I have a table with multiple entries.
For each entry I have the timestamp it was fetched and the timestamp it represents, e.g. forecasts for a specific timestamp computed at different times.
I would like to query the newest entry for a given vector of timestamps.
Is there a way to do this with Query.jl?
In SQL I would do something like:
SELECT MAX(t_fetch), * 
FROM data
WHERE date
BETWEEN t_from AND t_to
GROUP BY date ORDER BY date ASC
With the following i get all forecasts that where made for the given timestamp
df2 = df |> @query(d, begin
    @orderby d.date, descending(d.fetch)
    @where d.date == timestamp
    @select d
end) |> DataFrame
from this dataframe I would have to select the first element and do this for all timestamps in the given vector.
df3 = df2 |> @take(1) |> DataFrame
Can I combine this with two nested queries somehow?
             
            
              
              
              
            
            
           
          
            
            
              I have also tried:
df |> 
    @filter(_.date == time[1]) |>  
    @orderby_descending(_.fetch) |> 
    @take(1) |> 
    DataFrame
I would have to repeat this for all t in time and combine the result in a single DataFrame.

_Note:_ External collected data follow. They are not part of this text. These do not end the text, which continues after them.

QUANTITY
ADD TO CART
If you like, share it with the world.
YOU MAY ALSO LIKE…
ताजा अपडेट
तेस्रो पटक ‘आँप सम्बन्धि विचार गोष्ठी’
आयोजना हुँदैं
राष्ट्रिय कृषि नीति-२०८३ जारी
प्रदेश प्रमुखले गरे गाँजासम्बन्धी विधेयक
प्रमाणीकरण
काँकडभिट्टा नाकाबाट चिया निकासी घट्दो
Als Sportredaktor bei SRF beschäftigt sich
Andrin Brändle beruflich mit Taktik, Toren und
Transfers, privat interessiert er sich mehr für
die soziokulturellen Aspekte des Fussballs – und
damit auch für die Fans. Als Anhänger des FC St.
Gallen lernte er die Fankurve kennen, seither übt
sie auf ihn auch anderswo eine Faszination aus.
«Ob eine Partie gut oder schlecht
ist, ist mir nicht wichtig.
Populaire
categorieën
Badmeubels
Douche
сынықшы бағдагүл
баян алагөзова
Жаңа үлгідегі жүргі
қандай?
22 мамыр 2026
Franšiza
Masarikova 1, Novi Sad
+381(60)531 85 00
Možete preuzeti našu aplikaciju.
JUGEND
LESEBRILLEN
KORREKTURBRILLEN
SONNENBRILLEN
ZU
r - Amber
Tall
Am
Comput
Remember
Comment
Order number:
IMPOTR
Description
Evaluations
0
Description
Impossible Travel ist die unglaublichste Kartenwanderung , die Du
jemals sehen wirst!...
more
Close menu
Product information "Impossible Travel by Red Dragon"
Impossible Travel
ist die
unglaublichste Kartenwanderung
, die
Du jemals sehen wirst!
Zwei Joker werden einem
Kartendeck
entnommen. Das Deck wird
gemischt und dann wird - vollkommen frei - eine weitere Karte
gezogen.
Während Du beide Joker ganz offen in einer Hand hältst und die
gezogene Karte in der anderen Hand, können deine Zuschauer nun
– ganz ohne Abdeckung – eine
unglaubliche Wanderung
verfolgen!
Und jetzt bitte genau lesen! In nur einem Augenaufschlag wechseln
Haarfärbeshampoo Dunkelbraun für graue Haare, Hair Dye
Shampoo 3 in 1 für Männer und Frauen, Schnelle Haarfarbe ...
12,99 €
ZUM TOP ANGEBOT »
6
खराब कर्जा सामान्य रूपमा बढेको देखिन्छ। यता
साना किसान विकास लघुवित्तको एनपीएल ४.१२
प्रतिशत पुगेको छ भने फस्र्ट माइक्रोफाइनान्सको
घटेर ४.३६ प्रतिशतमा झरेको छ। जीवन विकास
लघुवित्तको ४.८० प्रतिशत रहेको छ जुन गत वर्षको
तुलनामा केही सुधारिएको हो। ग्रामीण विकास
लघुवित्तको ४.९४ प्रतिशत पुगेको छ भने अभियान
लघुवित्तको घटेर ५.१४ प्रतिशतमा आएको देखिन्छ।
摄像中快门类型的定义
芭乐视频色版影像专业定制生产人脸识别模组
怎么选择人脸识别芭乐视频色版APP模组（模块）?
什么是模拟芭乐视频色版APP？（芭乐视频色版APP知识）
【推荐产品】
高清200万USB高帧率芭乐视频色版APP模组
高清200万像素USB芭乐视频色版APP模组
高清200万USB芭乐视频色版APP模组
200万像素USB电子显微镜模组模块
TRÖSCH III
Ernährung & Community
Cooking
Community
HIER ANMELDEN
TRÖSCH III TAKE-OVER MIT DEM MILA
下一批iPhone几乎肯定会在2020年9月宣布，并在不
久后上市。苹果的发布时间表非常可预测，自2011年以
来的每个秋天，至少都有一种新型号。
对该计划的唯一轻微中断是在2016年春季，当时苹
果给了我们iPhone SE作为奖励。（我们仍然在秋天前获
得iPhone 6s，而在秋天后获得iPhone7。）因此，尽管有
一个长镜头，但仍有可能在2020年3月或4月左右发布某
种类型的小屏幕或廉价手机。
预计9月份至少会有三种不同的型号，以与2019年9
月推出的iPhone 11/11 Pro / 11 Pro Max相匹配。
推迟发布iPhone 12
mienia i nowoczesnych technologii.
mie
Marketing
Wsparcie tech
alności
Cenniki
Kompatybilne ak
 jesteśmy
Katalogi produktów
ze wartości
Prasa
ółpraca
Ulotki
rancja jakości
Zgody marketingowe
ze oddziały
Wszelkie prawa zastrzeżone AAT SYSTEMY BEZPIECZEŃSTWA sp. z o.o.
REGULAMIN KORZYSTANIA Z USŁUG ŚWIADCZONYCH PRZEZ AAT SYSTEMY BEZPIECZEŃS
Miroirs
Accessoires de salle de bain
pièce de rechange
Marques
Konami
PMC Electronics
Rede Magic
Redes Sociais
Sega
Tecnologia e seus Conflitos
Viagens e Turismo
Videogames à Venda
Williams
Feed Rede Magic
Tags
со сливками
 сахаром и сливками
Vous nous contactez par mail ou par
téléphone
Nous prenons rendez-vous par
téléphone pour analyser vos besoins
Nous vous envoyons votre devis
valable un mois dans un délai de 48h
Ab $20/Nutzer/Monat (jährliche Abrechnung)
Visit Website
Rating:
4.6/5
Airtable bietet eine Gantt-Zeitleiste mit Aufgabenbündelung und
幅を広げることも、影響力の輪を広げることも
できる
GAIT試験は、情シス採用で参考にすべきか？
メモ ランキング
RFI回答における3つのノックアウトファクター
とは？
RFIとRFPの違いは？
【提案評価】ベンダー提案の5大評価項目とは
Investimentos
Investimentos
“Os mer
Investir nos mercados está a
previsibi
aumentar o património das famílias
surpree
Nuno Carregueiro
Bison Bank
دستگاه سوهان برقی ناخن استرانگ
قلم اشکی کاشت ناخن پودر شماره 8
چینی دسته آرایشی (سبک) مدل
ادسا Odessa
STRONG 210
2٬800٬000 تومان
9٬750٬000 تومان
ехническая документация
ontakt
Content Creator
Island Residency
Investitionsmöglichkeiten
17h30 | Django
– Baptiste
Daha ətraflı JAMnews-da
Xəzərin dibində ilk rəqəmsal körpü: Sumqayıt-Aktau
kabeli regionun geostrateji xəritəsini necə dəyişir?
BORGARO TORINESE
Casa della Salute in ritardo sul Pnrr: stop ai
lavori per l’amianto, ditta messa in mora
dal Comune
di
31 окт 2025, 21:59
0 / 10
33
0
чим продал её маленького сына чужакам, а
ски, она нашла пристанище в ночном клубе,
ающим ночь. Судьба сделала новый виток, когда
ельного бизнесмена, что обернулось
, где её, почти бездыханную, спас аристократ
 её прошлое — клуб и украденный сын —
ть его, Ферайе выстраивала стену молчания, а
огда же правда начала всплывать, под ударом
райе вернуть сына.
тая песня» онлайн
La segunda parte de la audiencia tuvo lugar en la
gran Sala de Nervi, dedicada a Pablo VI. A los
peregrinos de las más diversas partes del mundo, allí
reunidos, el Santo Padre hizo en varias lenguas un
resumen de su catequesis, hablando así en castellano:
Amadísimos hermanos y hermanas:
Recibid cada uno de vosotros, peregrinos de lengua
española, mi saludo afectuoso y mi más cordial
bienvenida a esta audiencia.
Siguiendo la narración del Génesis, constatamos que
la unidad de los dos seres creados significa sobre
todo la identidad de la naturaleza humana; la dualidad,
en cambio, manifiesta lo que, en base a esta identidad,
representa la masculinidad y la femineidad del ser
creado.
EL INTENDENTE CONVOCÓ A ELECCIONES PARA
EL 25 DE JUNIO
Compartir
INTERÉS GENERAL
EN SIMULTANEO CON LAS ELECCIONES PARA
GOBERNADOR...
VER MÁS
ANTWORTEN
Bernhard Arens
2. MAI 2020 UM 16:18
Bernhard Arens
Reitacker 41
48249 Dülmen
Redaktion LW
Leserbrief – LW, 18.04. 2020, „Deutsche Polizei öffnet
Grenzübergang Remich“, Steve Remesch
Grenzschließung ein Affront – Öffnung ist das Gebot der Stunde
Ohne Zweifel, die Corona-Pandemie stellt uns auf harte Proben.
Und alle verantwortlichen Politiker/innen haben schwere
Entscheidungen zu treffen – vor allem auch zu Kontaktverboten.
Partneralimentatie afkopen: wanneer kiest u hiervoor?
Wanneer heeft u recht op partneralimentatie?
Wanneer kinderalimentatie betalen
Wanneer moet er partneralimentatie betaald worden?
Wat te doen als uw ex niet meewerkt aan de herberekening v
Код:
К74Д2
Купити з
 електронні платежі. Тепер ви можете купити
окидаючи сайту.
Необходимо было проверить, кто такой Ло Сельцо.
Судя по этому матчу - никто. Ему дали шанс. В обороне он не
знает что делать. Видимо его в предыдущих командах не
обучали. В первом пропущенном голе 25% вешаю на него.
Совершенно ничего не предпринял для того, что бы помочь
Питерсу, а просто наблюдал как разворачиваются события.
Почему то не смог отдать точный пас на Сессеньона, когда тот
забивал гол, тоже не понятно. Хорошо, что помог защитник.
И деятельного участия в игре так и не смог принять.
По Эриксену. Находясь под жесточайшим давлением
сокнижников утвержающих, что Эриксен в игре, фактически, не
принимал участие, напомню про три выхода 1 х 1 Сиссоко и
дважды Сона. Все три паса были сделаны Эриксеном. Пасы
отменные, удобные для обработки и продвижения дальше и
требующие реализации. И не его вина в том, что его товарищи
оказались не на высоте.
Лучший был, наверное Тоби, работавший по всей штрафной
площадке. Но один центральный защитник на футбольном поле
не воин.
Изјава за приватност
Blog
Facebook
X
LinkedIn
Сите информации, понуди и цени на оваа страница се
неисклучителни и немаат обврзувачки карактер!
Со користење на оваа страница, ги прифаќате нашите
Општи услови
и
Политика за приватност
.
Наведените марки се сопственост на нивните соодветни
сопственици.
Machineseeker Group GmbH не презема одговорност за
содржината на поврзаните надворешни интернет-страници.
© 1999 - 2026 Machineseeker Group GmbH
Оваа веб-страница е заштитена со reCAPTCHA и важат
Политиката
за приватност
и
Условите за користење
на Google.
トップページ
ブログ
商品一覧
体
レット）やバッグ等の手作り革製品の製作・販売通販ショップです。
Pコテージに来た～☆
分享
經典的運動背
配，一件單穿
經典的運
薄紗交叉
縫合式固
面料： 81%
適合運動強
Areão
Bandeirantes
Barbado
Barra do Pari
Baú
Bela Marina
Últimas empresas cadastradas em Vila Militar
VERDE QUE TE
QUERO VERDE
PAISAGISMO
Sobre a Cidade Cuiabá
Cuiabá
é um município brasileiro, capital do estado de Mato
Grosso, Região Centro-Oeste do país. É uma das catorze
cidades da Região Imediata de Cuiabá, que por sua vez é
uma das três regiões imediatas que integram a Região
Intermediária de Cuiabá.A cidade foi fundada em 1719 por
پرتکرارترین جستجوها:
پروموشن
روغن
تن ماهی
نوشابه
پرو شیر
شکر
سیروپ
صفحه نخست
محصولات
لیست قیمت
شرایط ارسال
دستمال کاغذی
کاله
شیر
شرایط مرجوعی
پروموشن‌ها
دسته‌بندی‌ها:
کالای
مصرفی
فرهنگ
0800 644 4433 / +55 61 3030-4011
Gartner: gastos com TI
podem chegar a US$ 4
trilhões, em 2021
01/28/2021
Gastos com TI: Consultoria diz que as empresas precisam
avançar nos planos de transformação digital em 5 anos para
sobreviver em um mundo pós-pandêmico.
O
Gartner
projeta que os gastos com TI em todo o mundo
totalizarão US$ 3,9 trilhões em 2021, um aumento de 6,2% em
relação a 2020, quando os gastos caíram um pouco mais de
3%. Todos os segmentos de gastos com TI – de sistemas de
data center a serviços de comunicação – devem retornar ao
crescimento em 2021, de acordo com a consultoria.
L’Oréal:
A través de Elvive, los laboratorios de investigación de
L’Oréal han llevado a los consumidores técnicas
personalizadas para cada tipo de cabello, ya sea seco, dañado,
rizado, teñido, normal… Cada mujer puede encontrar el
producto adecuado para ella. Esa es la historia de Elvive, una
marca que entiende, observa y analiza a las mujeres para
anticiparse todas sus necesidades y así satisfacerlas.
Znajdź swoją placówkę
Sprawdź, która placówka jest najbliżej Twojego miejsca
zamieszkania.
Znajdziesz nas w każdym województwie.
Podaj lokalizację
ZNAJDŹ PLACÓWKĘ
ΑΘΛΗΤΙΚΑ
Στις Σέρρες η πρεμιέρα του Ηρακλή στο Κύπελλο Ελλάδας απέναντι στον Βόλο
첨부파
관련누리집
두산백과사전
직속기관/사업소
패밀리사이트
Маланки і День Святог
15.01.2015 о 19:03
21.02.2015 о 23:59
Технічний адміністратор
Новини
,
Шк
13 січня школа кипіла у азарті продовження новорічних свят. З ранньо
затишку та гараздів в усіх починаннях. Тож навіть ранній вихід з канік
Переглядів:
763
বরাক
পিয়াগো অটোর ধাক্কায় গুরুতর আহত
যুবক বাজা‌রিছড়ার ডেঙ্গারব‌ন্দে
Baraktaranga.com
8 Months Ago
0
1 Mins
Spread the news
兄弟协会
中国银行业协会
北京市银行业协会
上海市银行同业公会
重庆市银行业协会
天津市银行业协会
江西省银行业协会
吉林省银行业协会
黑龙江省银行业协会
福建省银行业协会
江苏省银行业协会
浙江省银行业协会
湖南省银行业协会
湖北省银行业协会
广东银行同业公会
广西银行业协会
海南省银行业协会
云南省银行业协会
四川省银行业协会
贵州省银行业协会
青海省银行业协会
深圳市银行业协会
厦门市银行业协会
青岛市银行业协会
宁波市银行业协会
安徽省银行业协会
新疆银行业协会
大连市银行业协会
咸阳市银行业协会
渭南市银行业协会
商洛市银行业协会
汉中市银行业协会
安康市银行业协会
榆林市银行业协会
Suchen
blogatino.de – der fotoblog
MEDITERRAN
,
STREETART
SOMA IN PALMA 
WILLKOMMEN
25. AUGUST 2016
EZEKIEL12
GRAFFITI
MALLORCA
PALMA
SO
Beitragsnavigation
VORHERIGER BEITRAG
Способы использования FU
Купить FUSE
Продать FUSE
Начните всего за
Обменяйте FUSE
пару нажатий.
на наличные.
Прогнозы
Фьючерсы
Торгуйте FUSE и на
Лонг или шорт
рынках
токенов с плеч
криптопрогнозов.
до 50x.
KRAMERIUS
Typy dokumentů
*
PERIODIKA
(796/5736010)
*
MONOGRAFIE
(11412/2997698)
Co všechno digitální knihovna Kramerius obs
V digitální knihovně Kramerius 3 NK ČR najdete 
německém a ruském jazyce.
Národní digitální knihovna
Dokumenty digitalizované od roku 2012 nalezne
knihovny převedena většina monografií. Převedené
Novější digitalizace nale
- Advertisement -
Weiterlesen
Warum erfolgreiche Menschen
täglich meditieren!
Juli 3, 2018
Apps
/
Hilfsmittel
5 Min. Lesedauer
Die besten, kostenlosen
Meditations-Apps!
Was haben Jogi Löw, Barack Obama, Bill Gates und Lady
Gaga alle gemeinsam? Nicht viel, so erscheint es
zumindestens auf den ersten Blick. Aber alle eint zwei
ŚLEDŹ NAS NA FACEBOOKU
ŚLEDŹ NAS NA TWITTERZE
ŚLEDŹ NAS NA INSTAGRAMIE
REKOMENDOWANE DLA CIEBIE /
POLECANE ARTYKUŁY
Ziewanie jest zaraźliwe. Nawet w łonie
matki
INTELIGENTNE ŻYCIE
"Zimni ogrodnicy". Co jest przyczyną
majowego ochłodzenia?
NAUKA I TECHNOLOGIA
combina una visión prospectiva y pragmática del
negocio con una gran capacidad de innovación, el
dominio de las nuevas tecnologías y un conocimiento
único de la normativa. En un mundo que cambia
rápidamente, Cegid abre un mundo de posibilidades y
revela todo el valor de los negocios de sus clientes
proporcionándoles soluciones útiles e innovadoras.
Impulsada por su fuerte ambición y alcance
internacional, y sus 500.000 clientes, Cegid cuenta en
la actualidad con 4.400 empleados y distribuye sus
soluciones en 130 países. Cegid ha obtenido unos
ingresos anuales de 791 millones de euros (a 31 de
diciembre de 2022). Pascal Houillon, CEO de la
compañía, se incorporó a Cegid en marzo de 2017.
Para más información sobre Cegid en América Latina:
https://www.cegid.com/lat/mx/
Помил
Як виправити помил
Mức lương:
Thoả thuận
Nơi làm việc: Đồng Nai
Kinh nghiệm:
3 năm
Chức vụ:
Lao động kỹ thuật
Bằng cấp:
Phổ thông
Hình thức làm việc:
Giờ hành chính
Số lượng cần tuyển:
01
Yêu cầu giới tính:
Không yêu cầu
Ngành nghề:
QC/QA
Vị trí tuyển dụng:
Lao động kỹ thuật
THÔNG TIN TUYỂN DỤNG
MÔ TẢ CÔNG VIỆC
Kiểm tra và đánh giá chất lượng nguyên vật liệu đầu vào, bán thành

This is what I think I should do:
df |> 
    @groupby(_.date) |> 
    @orderby_descending(_.fetch) |> 
    @take(1) |> 
    @map(DataFrames.DataFrame(_)) |>
    collect |> first
However, I get the wrong result. I now have every fetch for the first date.
             
            
              
              
              
            
            
           
          
            
            
              in base DataFrames I think what you want is
ulia> df = DataFrame(a = [1, 1, 2, 2], b = rand(4))
4×2 DataFrame
│ Row │ a     │ b        │
│     │ Int64 │ Float64  │
├─────┼───────┼──────────┤
│ 1   │ 1     │ 0.319191 │
│ 2   │ 1     │ 0.400976 │
│ 3   │ 2     │ 0.919093 │
│ 4   │ 2     │ 0.507223 │
julia> sort!(df, [:a, :b])
4×2 DataFrame
│ Row │ a     │ b        │
│     │ Int64 │ Float64  │
├─────┼───────┼──────────┤
│ 1   │ 1     │ 0.319191 │
│ 2   │ 1     │ 0.400976 │
│ 3   │ 2     │ 0.507223 │
│ 4   │ 2     │ 0.919093 │
julia> combine(first, groupby(df, :a))
2×2 DataFrame
│ Row │ a     │ b        │
│     │ Int64 │ Float64  │
├─────┼───────┼──────────┤
│ 1   │ 1     │ 0.319191 │
│ 2   │ 2     │ 0.507223 │
But I’m not 100% sure thats what you want to do. Not sure how to do it with Query, sorry.
             
            
              
              
              
            
            
           
          
            
            
              I found a working solution
dfq = vcat([
    (
        df |>
        @filter(_.date == t) |>
        @orderby_descending(_.fetch) |>
        @take(1) |>
        DataFrame
    ) for t in time
]...)
but it is not really elegant.
             
            
              
              
              
            
            
           
          
            
            
              And with the solution from @pdeffebach
dfq2 =
    df |>
    x -> DataFrames.sort(x, ["fetch", "date"], rev = (true, false)) |>
    x -> DataFrames.combine(first, DataFrames.groupby(x, "date")) |>
    x -> Dataframes.filter("date" => x -> time[1] <= x <= time[end], x) |> 
    DataFrames.DataFrame